• _Problem statement_:
Please restate the listing word for word, omitting the images.

##### Records shown

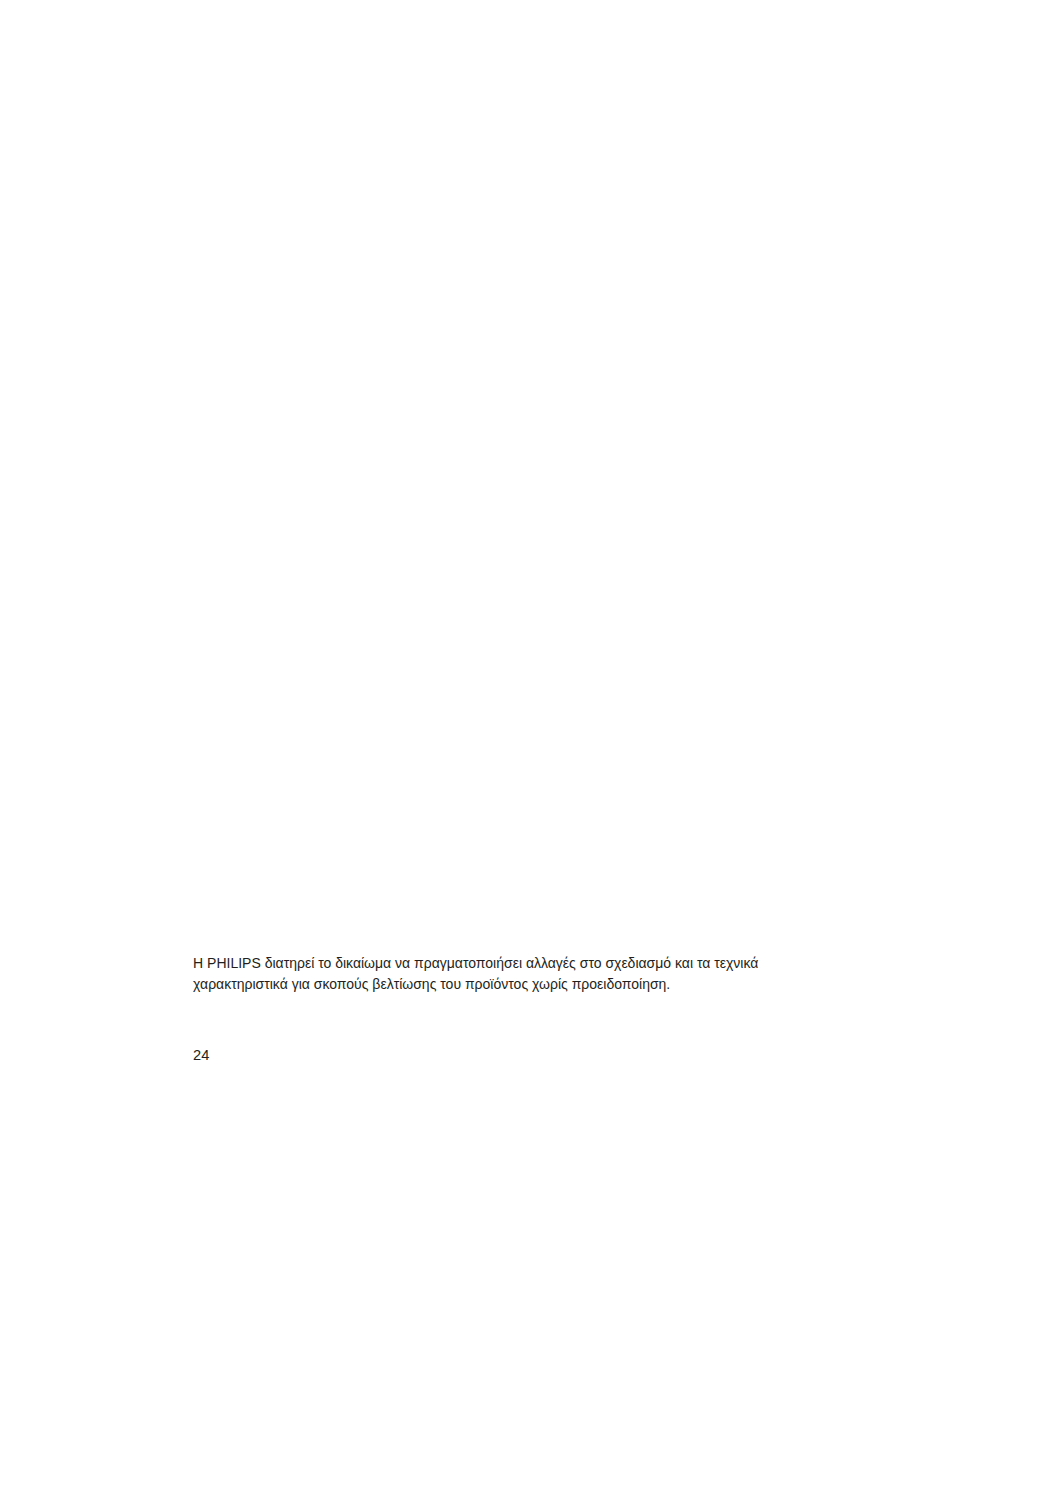Η PHILIPS διατηρεί το δικαίωμα να πραγματοποιήσει αλλαγές στο σχεδιασμό και τα τεχνικά χαρακτηριστικά για σκοπούς βελτίωσης του προϊόντος χωρίς προειδοποίηση.
24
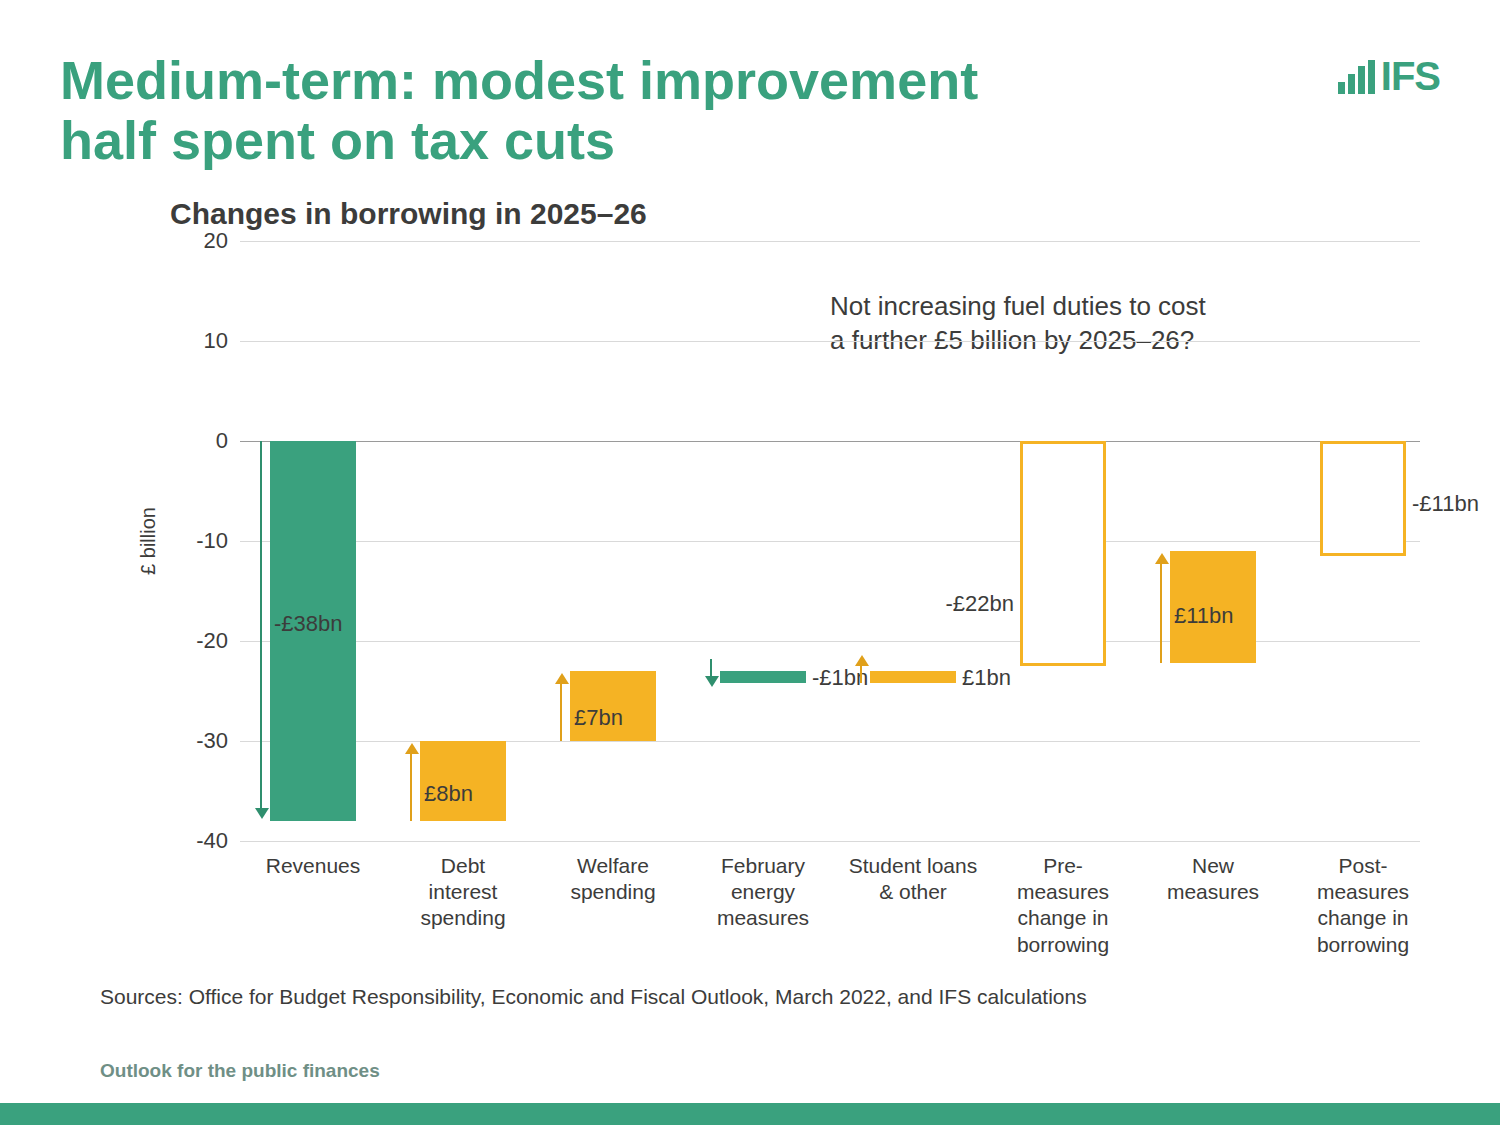Medium-term: modest improvement
half spent on tax cuts
IFS
Changes in borrowing in 2025–26
Not increasing fuel duties to cost
a further £5 billion by 2025–26?
£ billion
20
10
0
-10
-20
-30
-40
-£38bn
£8bn
£7bn
-£1bn
£1bn
-£22bn
£11bn
-£11bn
Revenues
Debt
interest
spending
Welfare
spending
February
energy
measures
Student loans
& other
Pre-
measures
change in
borrowing
New
measures
Post-
measures
change in
borrowing
Sources: Office for Budget Responsibility, Economic and Fiscal Outlook, March 2022, and IFS calculations
Outlook for the public finances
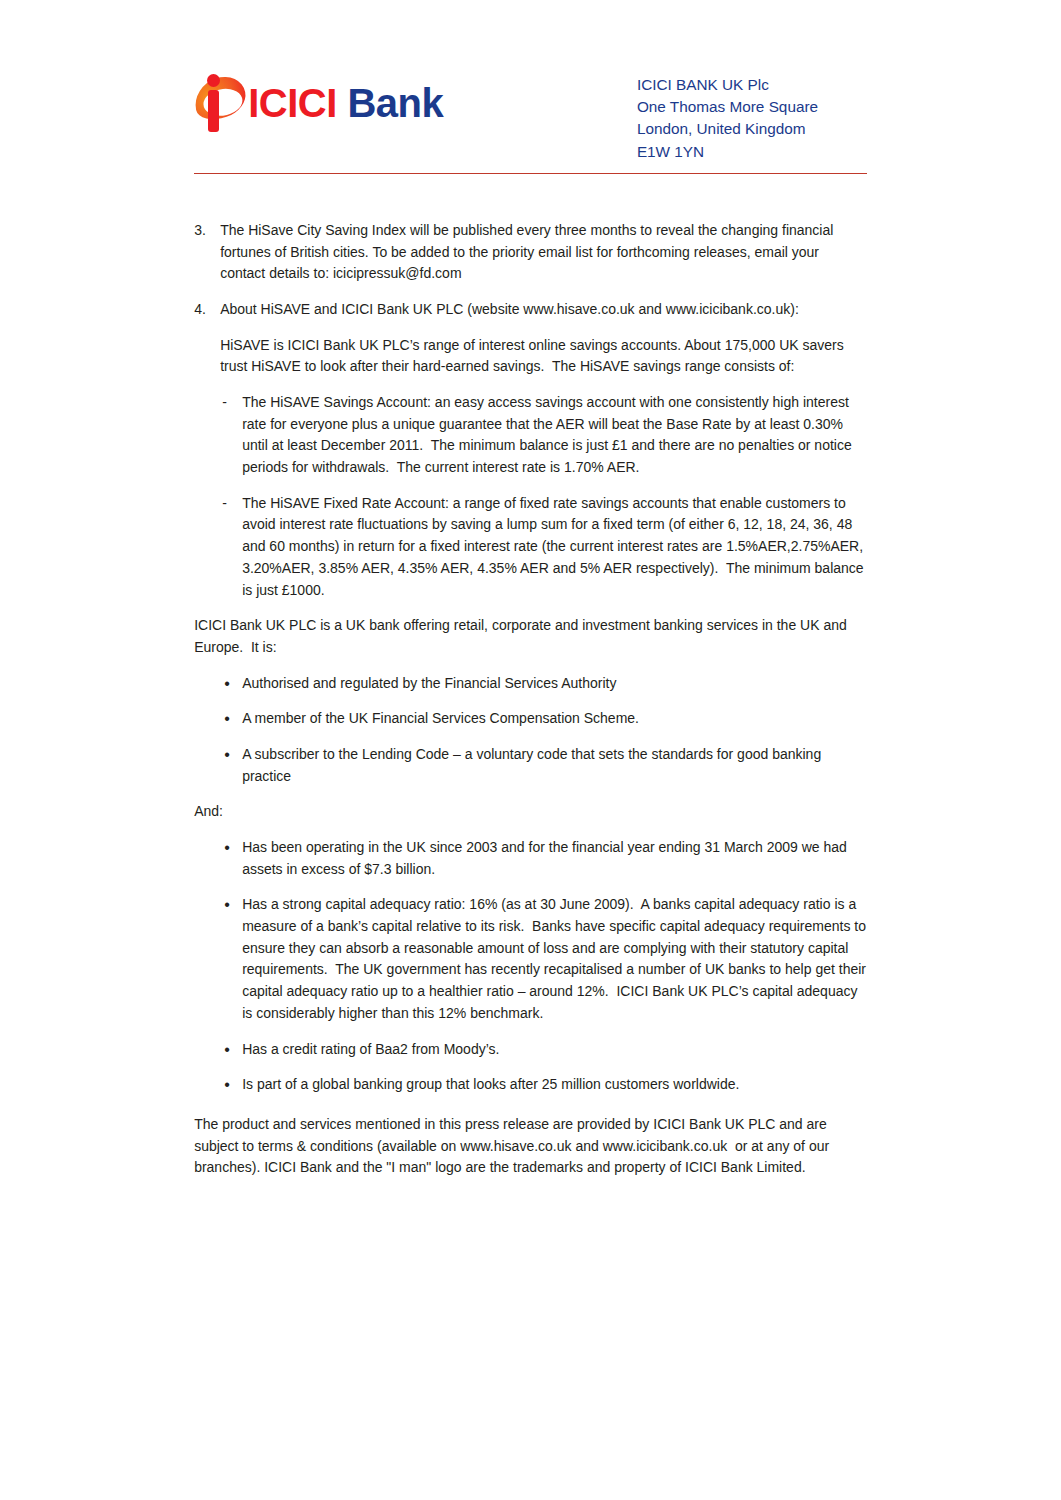ICICI Bank
ICICI BANK UK Plc
One Thomas More Square
London, United Kingdom
E1W 1YN
The HiSave City Saving Index will be published every three months to reveal the changing financial fortunes of British cities. To be added to the priority email list for forthcoming releases, email your contact details to: icicipressuk@fd.com
About HiSAVE and ICICI Bank UK PLC (website www.hisave.co.uk and www.icicibank.co.uk):
HiSAVE is ICICI Bank UK PLC’s range of interest online savings accounts. About 175,000 UK savers trust HiSAVE to look after their hard-earned savings. The HiSAVE savings range consists of:
The HiSAVE Savings Account: an easy access savings account with one consistently high interest rate for everyone plus a unique guarantee that the AER will beat the Base Rate by at least 0.30% until at least December 2011. The minimum balance is just £1 and there are no penalties or notice periods for withdrawals. The current interest rate is 1.70% AER.
The HiSAVE Fixed Rate Account: a range of fixed rate savings accounts that enable customers to avoid interest rate fluctuations by saving a lump sum for a fixed term (of either 6, 12, 18, 24, 36, 48 and 60 months) in return for a fixed interest rate (the current interest rates are 1.5%AER,2.75%AER, 3.20%AER, 3.85% AER, 4.35% AER, 4.35% AER and 5% AER respectively). The minimum balance is just £1000.
ICICI Bank UK PLC is a UK bank offering retail, corporate and investment banking services in the UK and Europe. It is:
Authorised and regulated by the Financial Services Authority
A member of the UK Financial Services Compensation Scheme.
A subscriber to the Lending Code – a voluntary code that sets the standards for good banking practice
And:
Has been operating in the UK since 2003 and for the financial year ending 31 March 2009 we had assets in excess of $7.3 billion.
Has a strong capital adequacy ratio: 16% (as at 30 June 2009). A banks capital adequacy ratio is a measure of a bank’s capital relative to its risk. Banks have specific capital adequacy requirements to ensure they can absorb a reasonable amount of loss and are complying with their statutory capital requirements. The UK government has recently recapitalised a number of UK banks to help get their capital adequacy ratio up to a healthier ratio – around 12%. ICICI Bank UK PLC’s capital adequacy is considerably higher than this 12% benchmark.
Has a credit rating of Baa2 from Moody’s.
Is part of a global banking group that looks after 25 million customers worldwide.
The product and services mentioned in this press release are provided by ICICI Bank UK PLC and are subject to terms & conditions (available on www.hisave.co.uk and www.icicibank.co.uk or at any of our branches). ICICI Bank and the "I man" logo are the trademarks and property of ICICI Bank Limited.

##########

• _Your solution_:
Η PHILIPS διατηρεί το δικαίωμα να πραγματοποιήσει αλλαγές στο σχεδιασμό και τα τεχνικά χαρακτηριστικά για σκοπούς βελτίωσης του προϊόντος χωρίς προειδοποίηση.
24
Medium-term: modest improvement
half spent on tax cuts
IFS
Changes in borrowing in 2025–26
Not increasing fuel duties to cost
a further £5 billion by 2025–26?
£ billion
20
10
0
-10
-20
-30
-40
-£38bn
£8bn
£7bn
-£1bn
£1bn
-£22bn
£11bn
-£11bn
Revenues
Debt
interest
spending
Welfare
spending
February
energy
measures
Student loans
& other
Pre-
measures
change in
borrowing
New
measures
Post-
measures
change in
borrowing
Sources: Office for Budget Responsibility, Economic and Fiscal Outlook, March 2022, and IFS calculations
Outlook for the public finances
ICICI Bank
ICICI BANK UK Plc
One Thomas More Square
London, United Kingdom
E1W 1YN
The HiSave City Saving Index will be published every three months to reveal the changing financial fortunes of British cities. To be added to the priority email list for forthcoming releases, email your contact details to: icicipressuk@fd.com
About HiSAVE and ICICI Bank UK PLC (website www.hisave.co.uk and www.icicibank.co.uk):
HiSAVE is ICICI Bank UK PLC’s range of interest online savings accounts. About 175,000 UK savers trust HiSAVE to look after their hard-earned savings. The HiSAVE savings range consists of:
The HiSAVE Savings Account: an easy access savings account with one consistently high interest rate for everyone plus a unique guarantee that the AER will beat the Base Rate by at least 0.30% until at least December 2011. The minimum balance is just £1 and there are no penalties or notice periods for withdrawals. The current interest rate is 1.70% AER.
The HiSAVE Fixed Rate Account: a range of fixed rate savings accounts that enable customers to avoid interest rate fluctuations by saving a lump sum for a fixed term (of either 6, 12, 18, 24, 36, 48 and 60 months) in return for a fixed interest rate (the current interest rates are 1.5%AER,2.75%AER, 3.20%AER, 3.85% AER, 4.35% AER, 4.35% AER and 5% AER respectively). The minimum balance is just £1000.
ICICI Bank UK PLC is a UK bank offering retail, corporate and investment banking services in the UK and Europe. It is:
Authorised and regulated by the Financial Services Authority
A member of the UK Financial Services Compensation Scheme.
A subscriber to the Lending Code – a voluntary code that sets the standards for good banking practice
And:
Has been operating in the UK since 2003 and for the financial year ending 31 March 2009 we had assets in excess of $7.3 billion.
Has a strong capital adequacy ratio: 16% (as at 30 June 2009). A banks capital adequacy ratio is a measure of a bank’s capital relative to its risk. Banks have specific capital adequacy requirements to ensure they can absorb a reasonable amount of loss and are complying with their statutory capital requirements. The UK government has recently recapitalised a number of UK banks to help get their capital adequacy ratio up to a healthier ratio – around 12%. ICICI Bank UK PLC’s capital adequacy is considerably higher than this 12% benchmark.
Has a credit rating of Baa2 from Moody’s.
Is part of a global banking group that looks after 25 million customers worldwide.
The product and services mentioned in this press release are provided by ICICI Bank UK PLC and are subject to terms & conditions (available on www.hisave.co.uk and www.icicibank.co.uk or at any of our branches). ICICI Bank and the "I man" logo are the trademarks and property of ICICI Bank Limited.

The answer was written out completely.